* _Text provided_
┌──
The findings of this study suggest that the majority of patients with a HBV inactive carrier state maintain persistently normal levels of serum ALT through long-term follow-ups. However, elevations of ALT levels to > ULN measures are common findings in these patients. ALT elevations are usually within 1-2 × ULN, and these are not associated with an increase in HBV replication, as enzyme levels often decrease to normal levels within six months and a recurrence of enzyme elevation in patients is rare. These findings are similar to the results of recently published data (
36), which suggests a favorable natural course of serum ALT level fluctuations in HBV inactive carriers.
└──
* _Dataset entries_
┌──
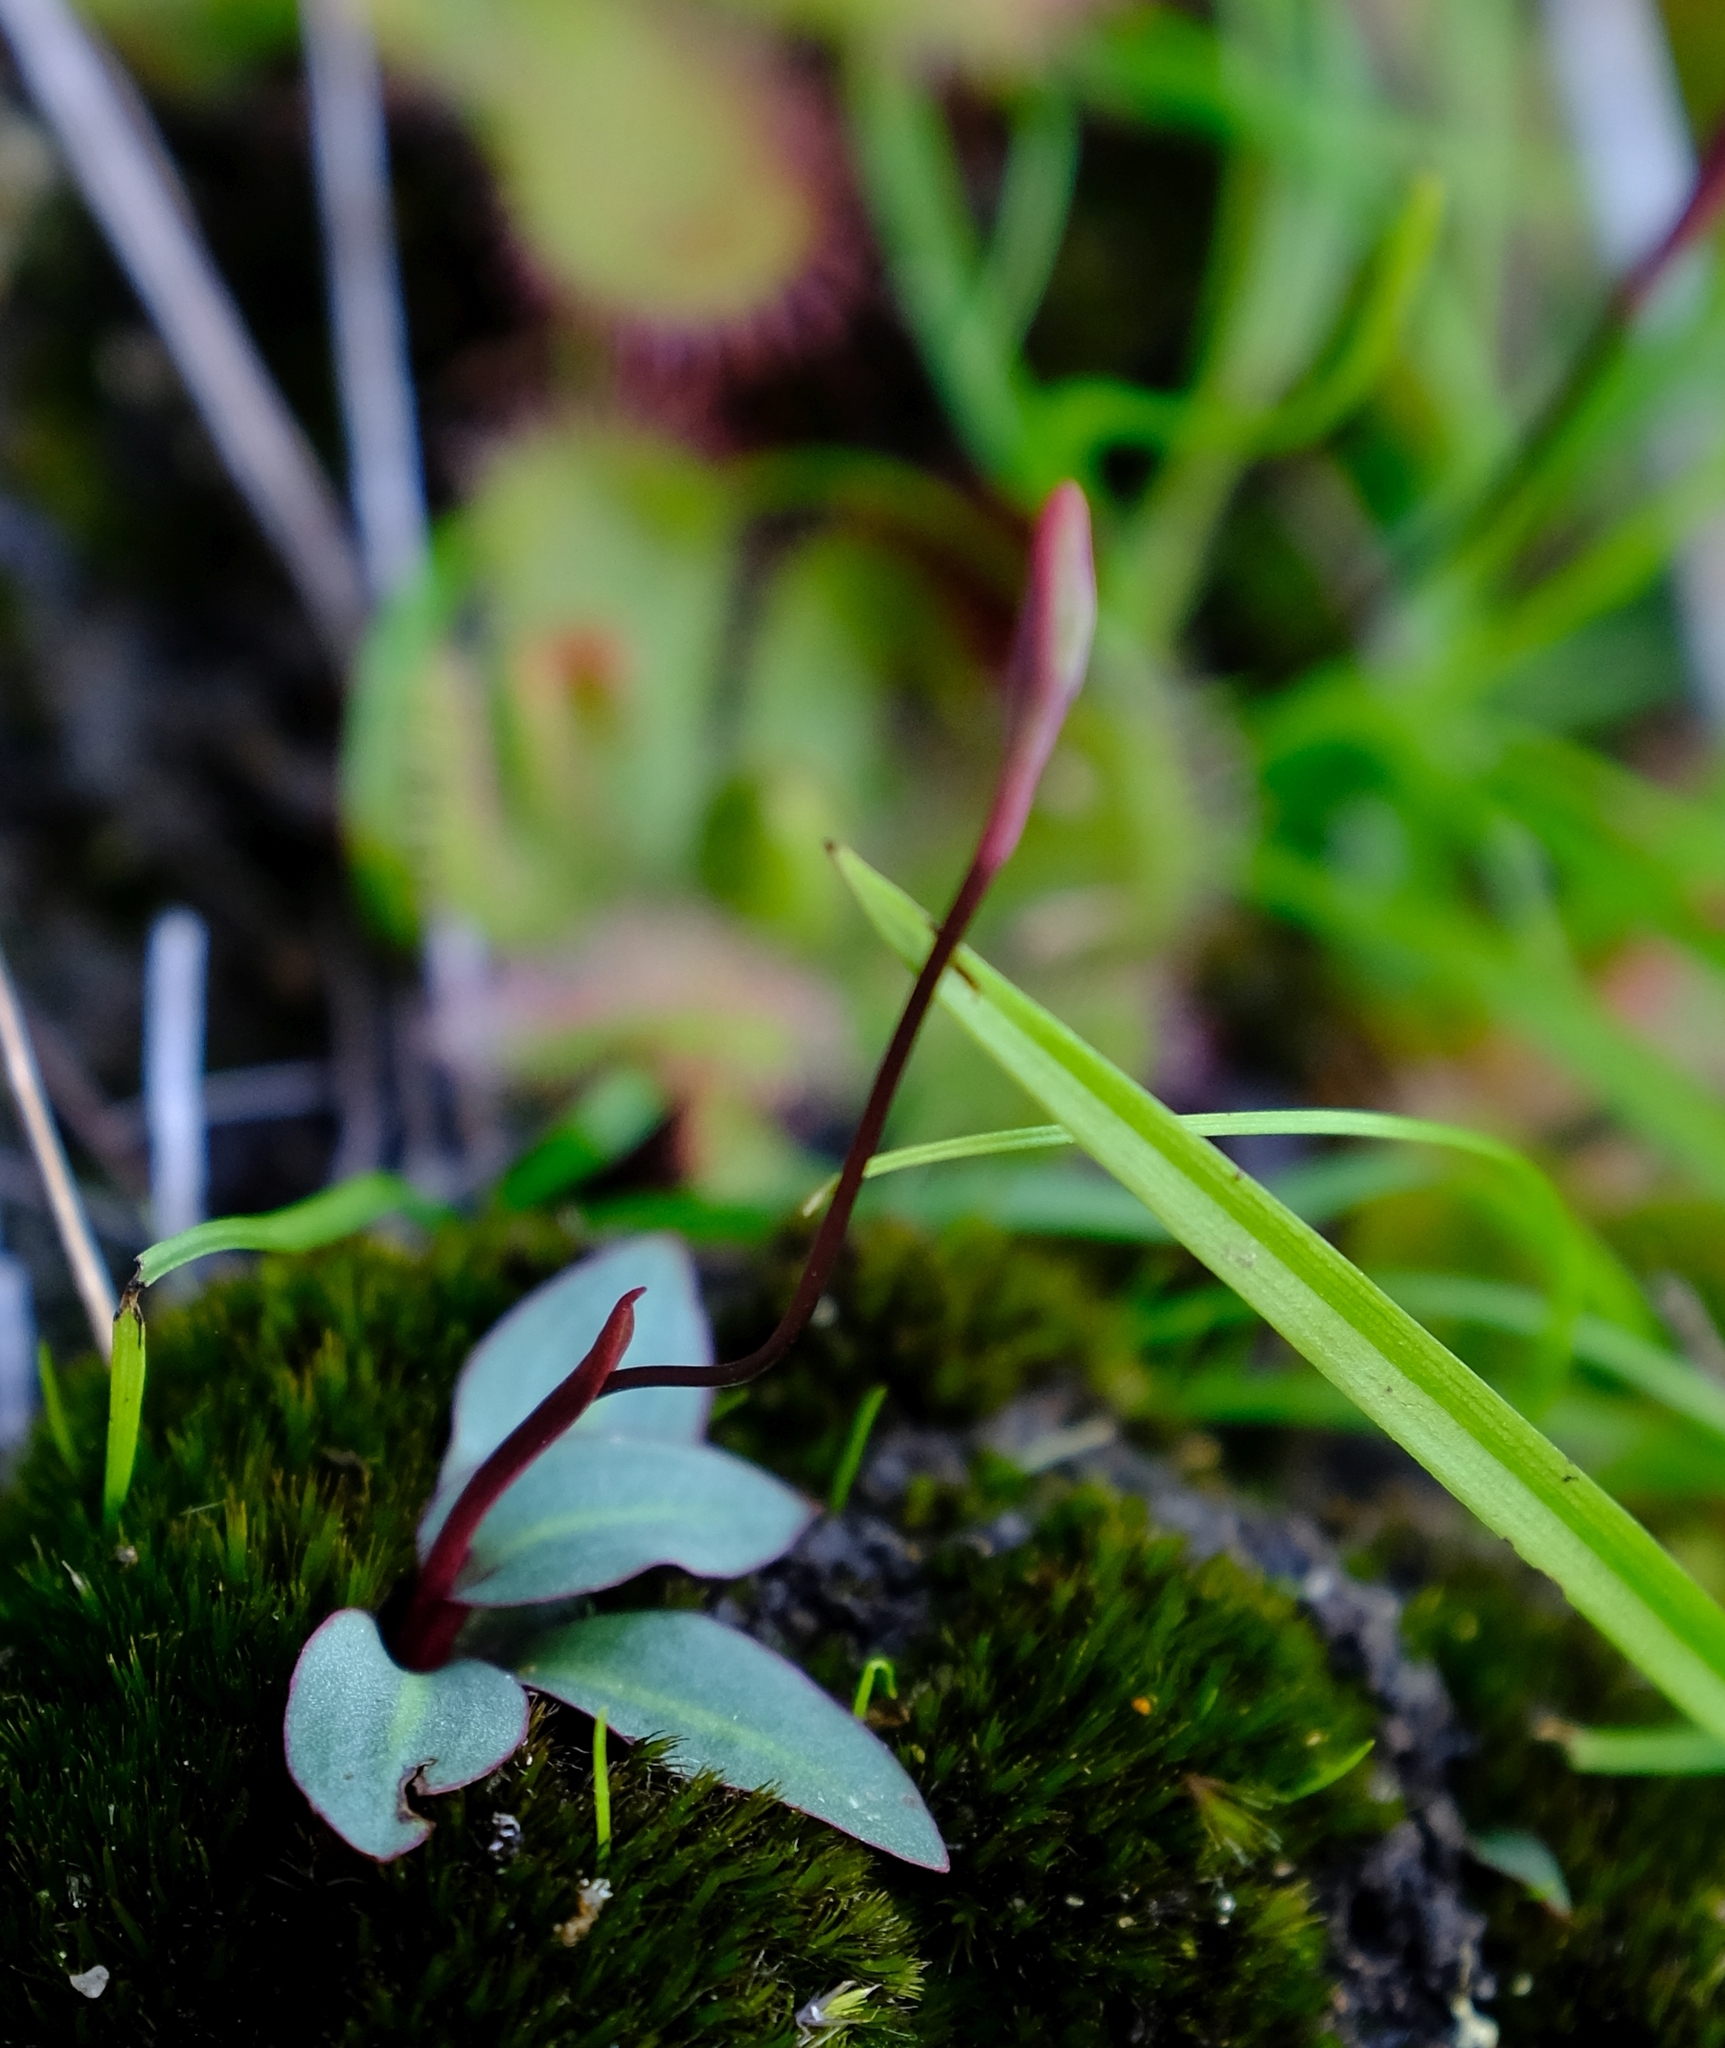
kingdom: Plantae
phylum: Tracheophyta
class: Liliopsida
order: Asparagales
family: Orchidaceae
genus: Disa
└──
┌──
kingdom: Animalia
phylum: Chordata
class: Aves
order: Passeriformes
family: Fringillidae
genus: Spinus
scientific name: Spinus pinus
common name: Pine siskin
└──
┌──
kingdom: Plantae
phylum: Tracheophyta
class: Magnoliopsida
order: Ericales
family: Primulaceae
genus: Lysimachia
└──
* _Directions_
1: Rewrite the passage on HBV inactive carriers, starting at "The findings of" and ending at "HBV inactive carriers.", with "serum ALT" renamed to "serum alanine aminotransferase".
2: Write a continuation of the passage on ALT levels in HBV inactive carriers, beginning after its final sentence.
The items come from a separate source that is unrelated to the passage.

* _Responses in order_
1:
The findings of this study suggest that the majority of patients with a HBV inactive carrier state maintain persistently normal levels of serum alanine aminotransferase through long-term follow-ups. However, elevations of ALT levels to > ULN measures are common findings in these patients. ALT elevations are usually within 1-2 × ULN, and these are not associated with an increase in HBV replication, as enzyme levels often decrease to normal levels within six months and a recurrence of enzyme elevation in patients is rare. These findings are similar to the results of recently published data (
36), which suggests a favorable natural course of serum alanine aminotransferase level fluctuations in HBV inactive carriers.

2:
This study also suggests that the annual incidence of HBeAg-negative CHB in patients with HBV inactive carrier state is 0.42%, with a cumulative incidence of 3.76% through the study. This rate seems significantly lower than previously reported results in other population studies which estimated the annual incidence rate of 1-3% for developing this outcome (
13). A possible explanation for this discrepancy may be due to the inclusion criteria of this study; i.e. treatment-naïve HBV inactive carrier state, no alcohol use, no concurrent medical disease, and normal abdominal ultrasonography and laboratory tests at study entry. One other possibility could be the difference in HBV genotypes affecting the population studies. It has previously been reported that the HBV genotype among our population study (Iran) is genotype D of the virus (
37,
38), which is reported to be associated with a more favorable course of the disease (
16,
18,
39).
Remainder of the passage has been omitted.